##### Data below #####

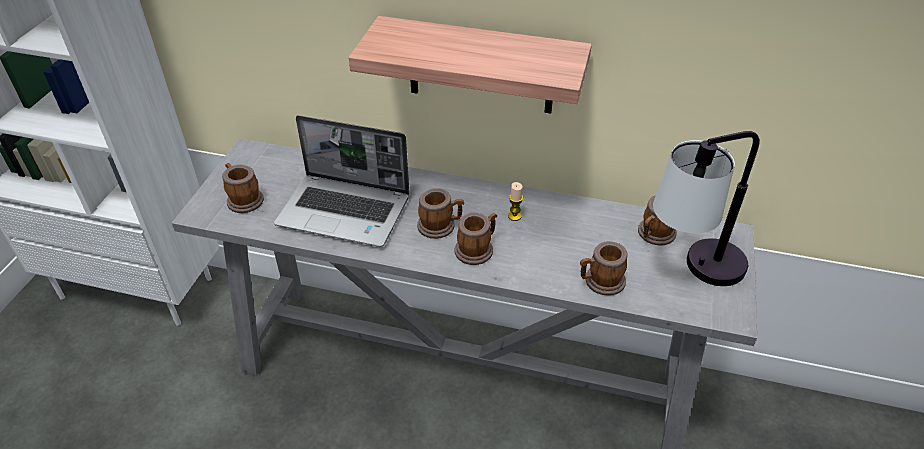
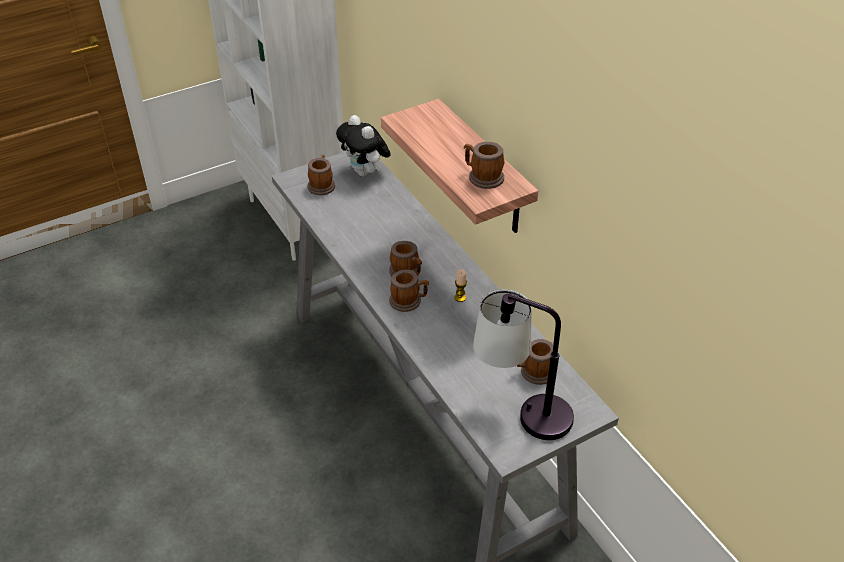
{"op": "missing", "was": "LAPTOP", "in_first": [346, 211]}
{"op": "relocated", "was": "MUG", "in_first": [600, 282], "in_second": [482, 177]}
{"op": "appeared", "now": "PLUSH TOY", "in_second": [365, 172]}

#####

* [Exercise objective]:
Would you restate the listing word for word and leave every picture out?

* [Problem solution]:
{"op": "missing", "was": "LAPTOP", "in_first": [346, 211]}
{"op": "relocated", "was": "MUG", "in_first": [600, 282], "in_second": [482, 177]}
{"op": "appeared", "now": "PLUSH TOY", "in_second": [365, 172]}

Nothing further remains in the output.